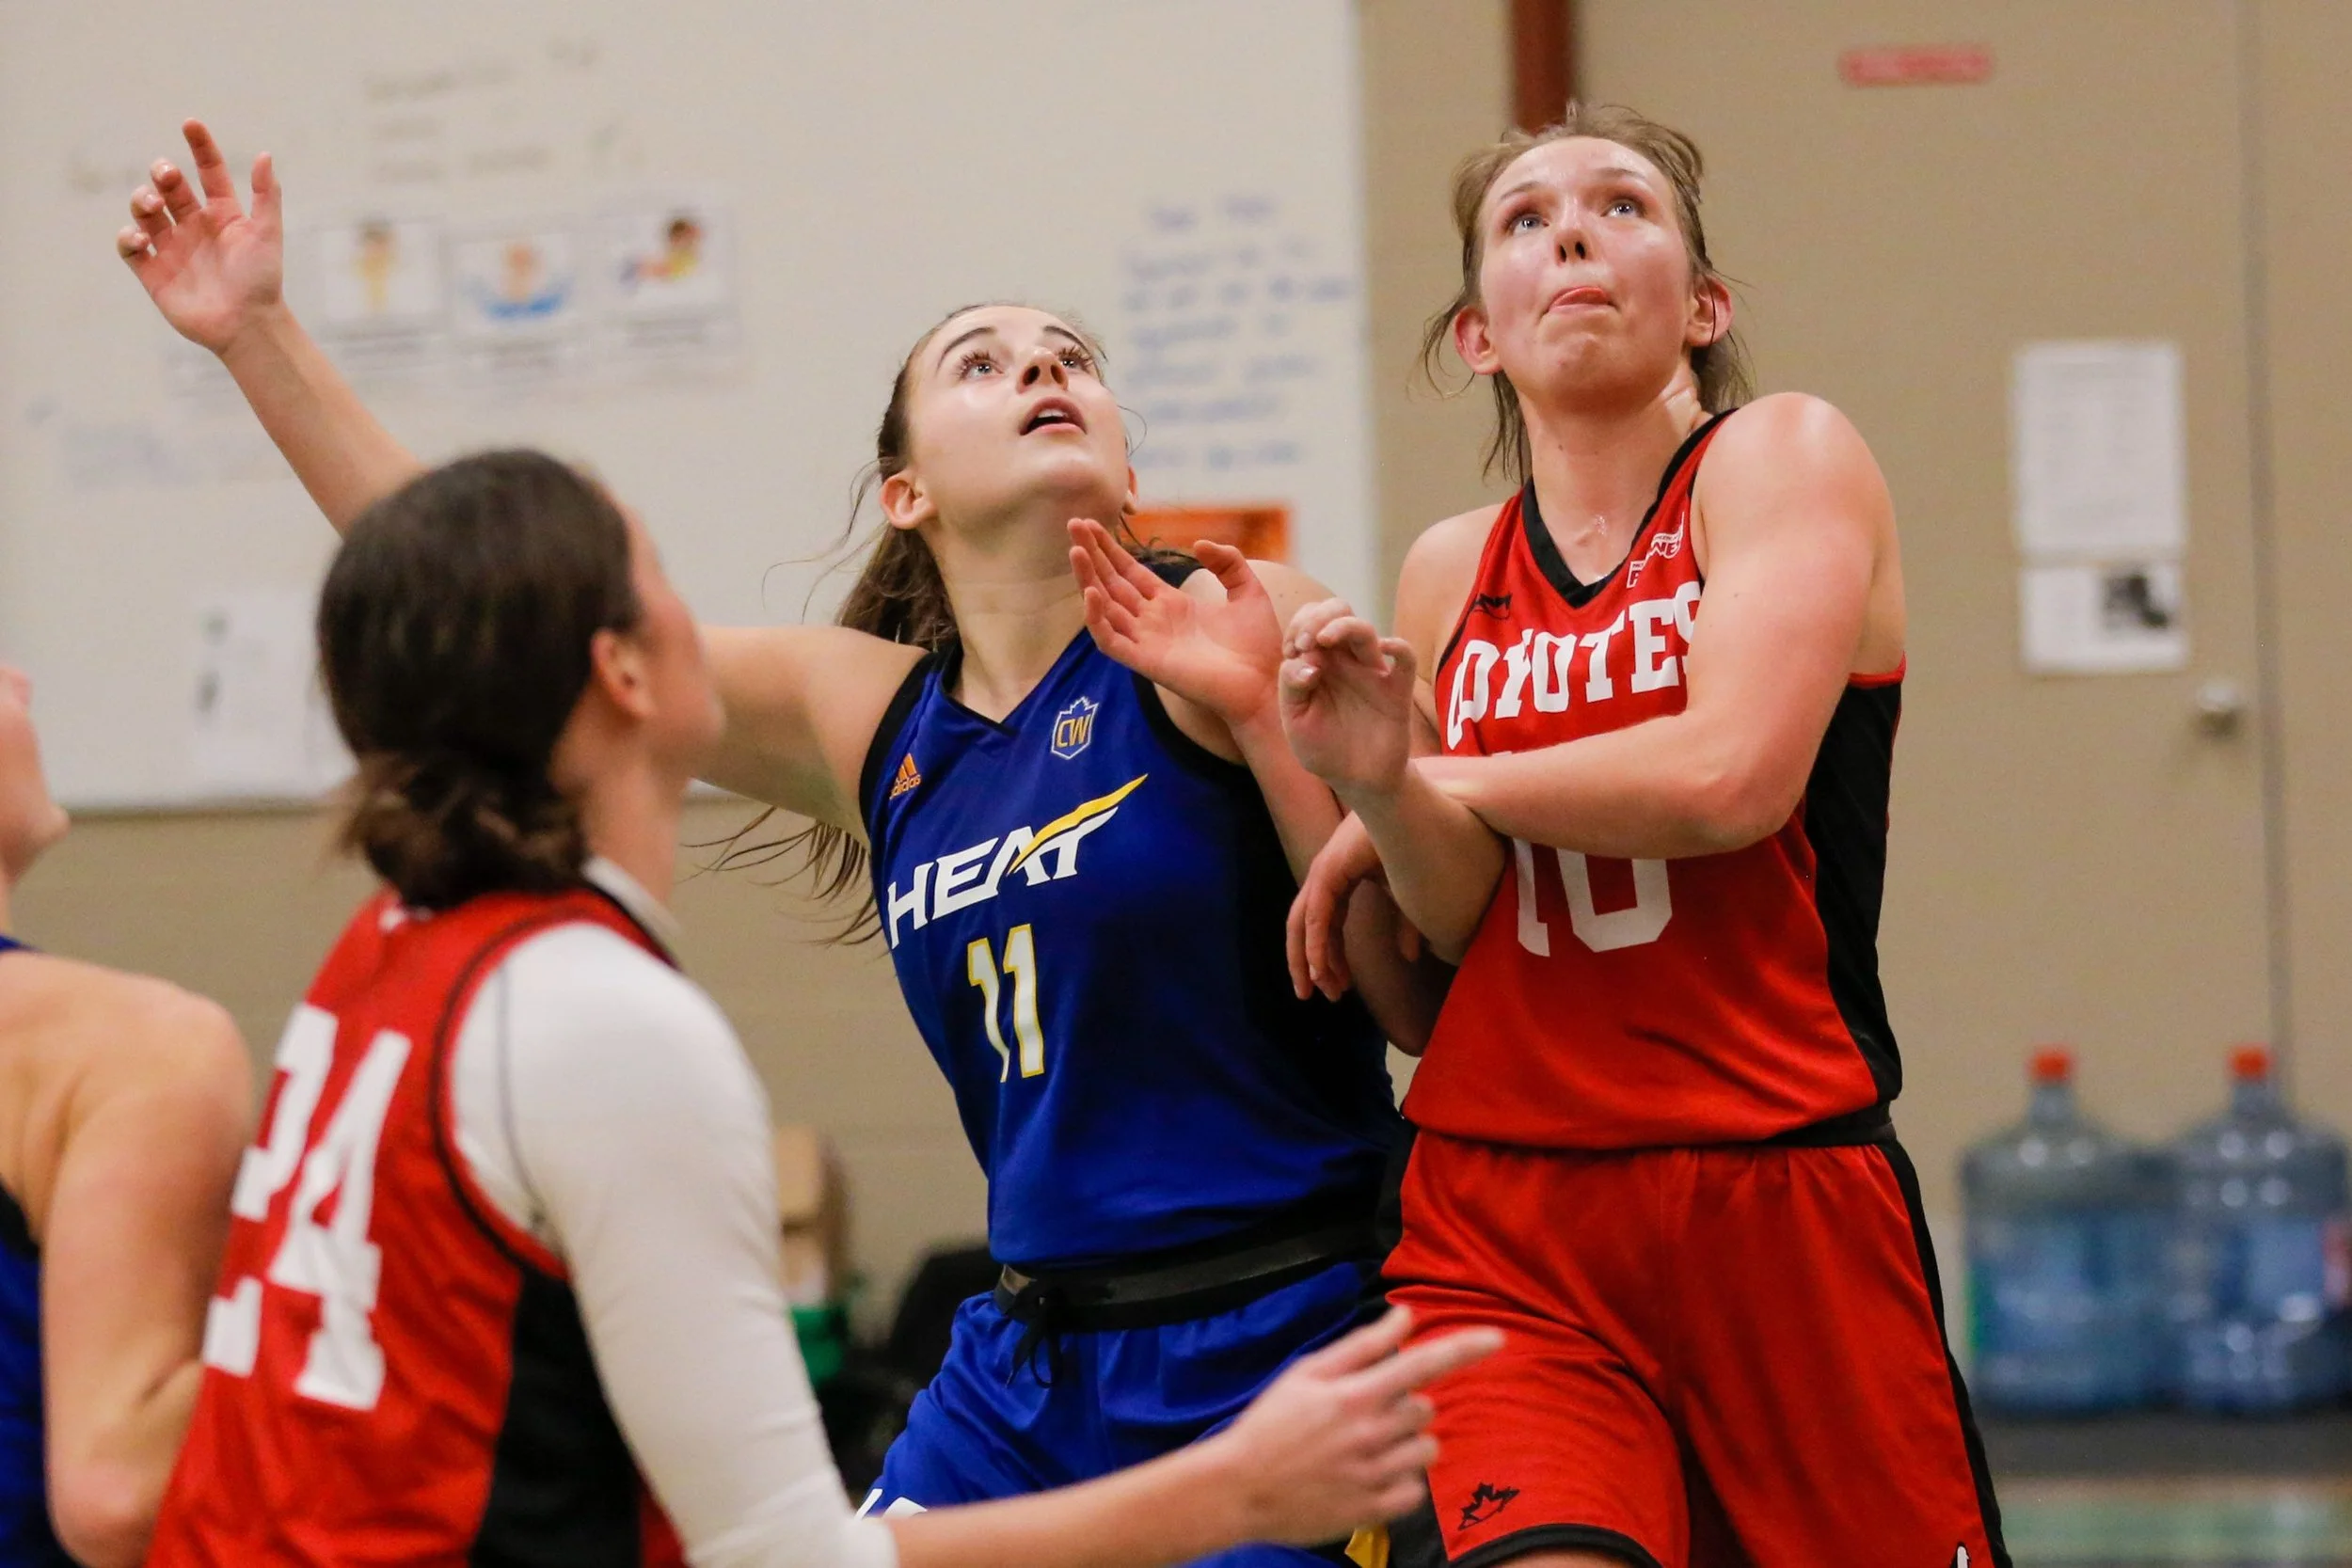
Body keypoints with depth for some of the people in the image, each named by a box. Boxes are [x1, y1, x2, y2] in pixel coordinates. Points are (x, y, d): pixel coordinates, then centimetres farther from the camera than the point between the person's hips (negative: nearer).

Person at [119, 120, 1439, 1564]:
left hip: (1283, 1339, -5)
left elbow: (1426, 998, -10)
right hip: (1031, 1365, 5)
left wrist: (1267, 721, -20)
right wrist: (260, 336, 12)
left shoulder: (1234, 633, -5)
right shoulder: (870, 715, 9)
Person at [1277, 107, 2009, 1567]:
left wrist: (1430, 789, -3)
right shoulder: (1454, 573, 13)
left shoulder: (1785, 455, 0)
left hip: (1781, 1204, -2)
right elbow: (1466, 931, 11)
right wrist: (1379, 780, -9)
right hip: (1499, 1223, 2)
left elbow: (1730, 775, -17)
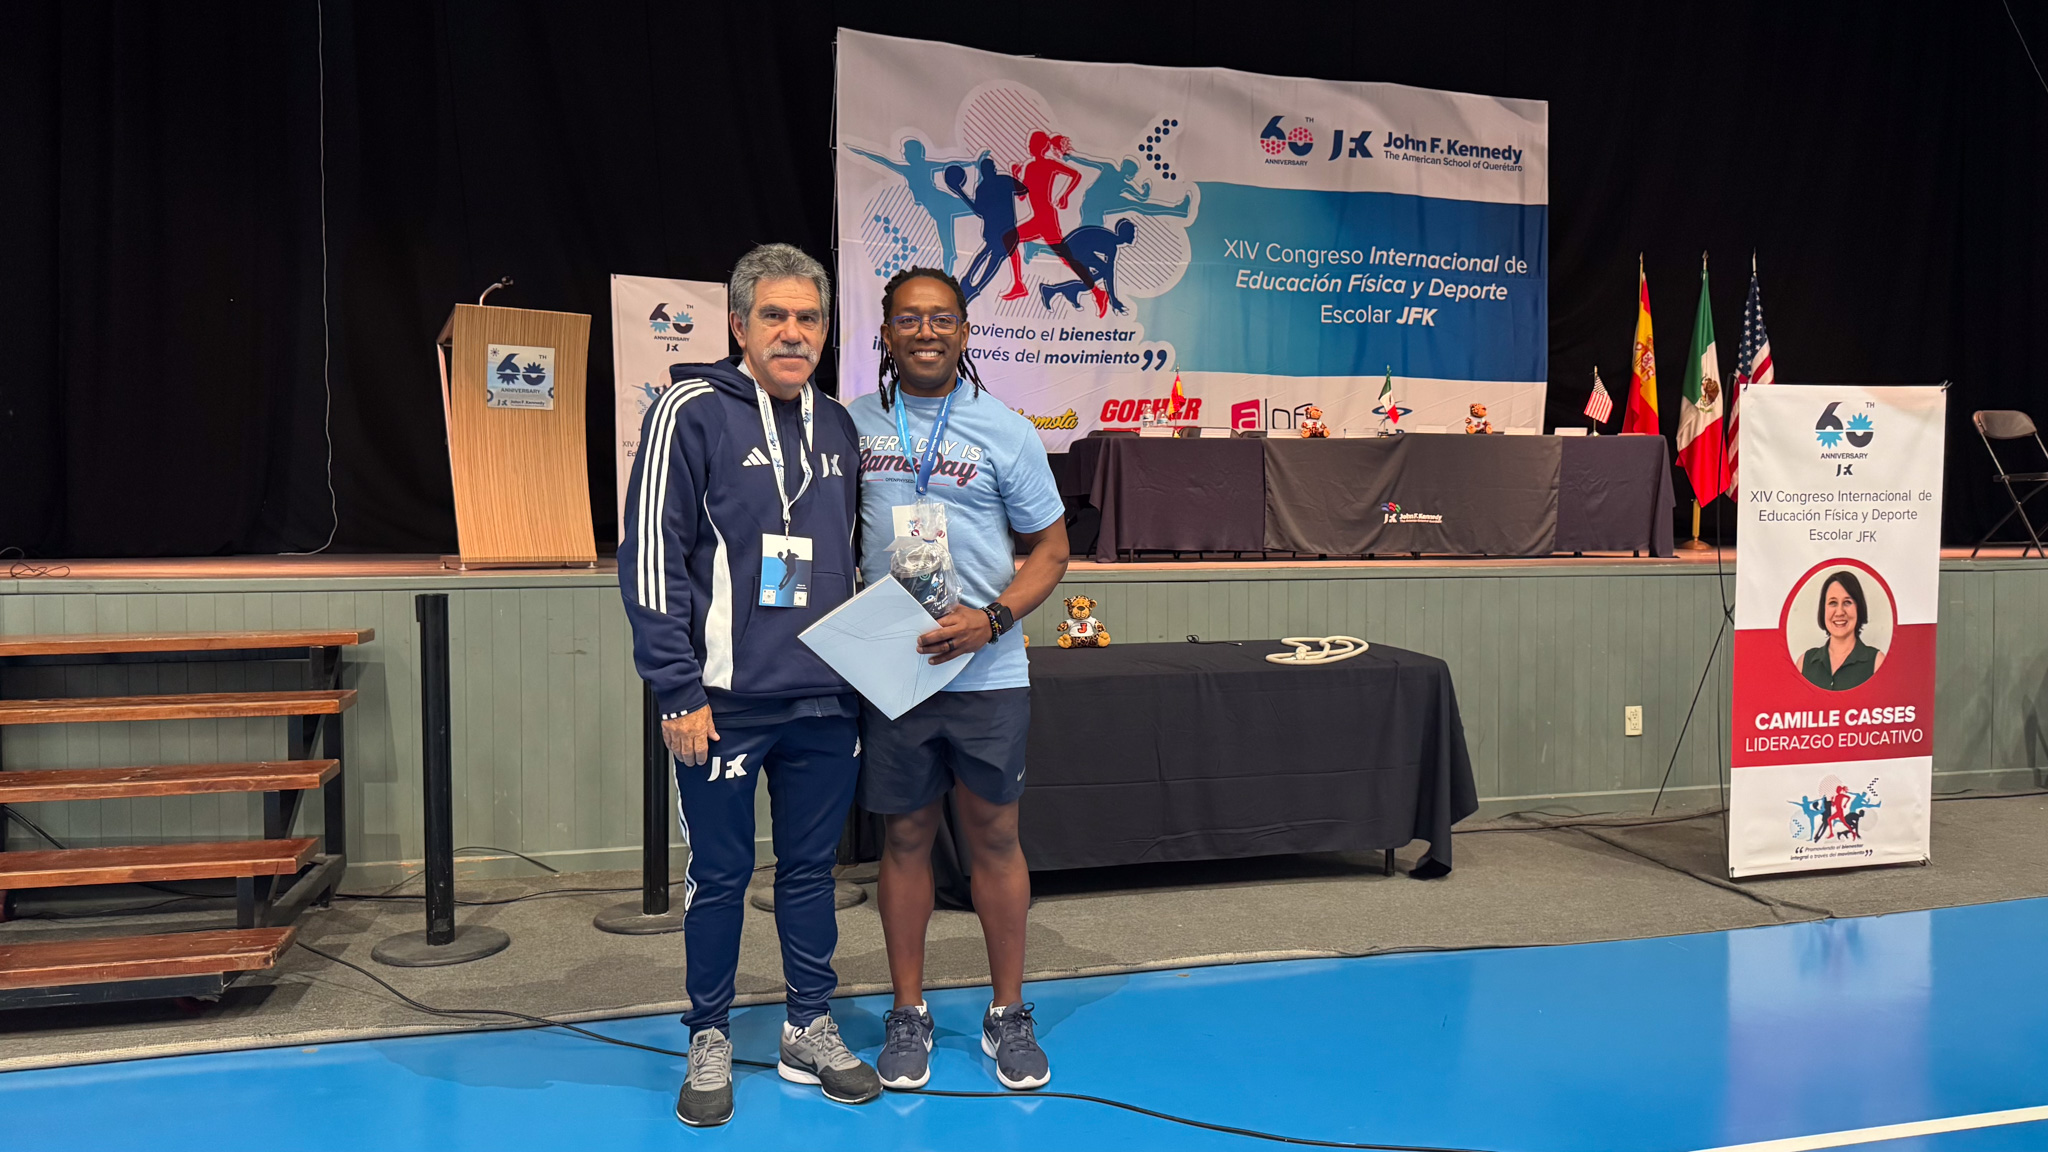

------------

The task »
Pictures included in the data should be dropped; everything else must be repeated exactly.

Response to the task »
Body keypoints with depth for some of the people in the image, each named by a box. Boxes are [x1, y1, x2, y2] in pixel coordinates. Points are (x, y, d): pixel coordinates, then centimetres farther from the camera than the point between the person's hips (negative: nearer).

Person at [119, 120, 1439, 1564]:
left hip: (1283, 1339, -5)
left elbow: (1426, 998, -10)
right hip: (1031, 1365, 5)
left wrist: (1267, 721, -20)
right wrist: (260, 336, 12)
left shoulder: (1234, 633, -5)
right shoulder: (870, 715, 9)
Person at [1277, 107, 2009, 1567]:
left wrist: (1430, 789, -3)
right shoulder: (1454, 573, 13)
left shoulder: (1785, 455, 0)
left hip: (1781, 1204, -2)
right elbow: (1466, 931, 11)
right wrist: (1379, 780, -9)
right hip: (1499, 1223, 2)
left elbow: (1730, 775, -17)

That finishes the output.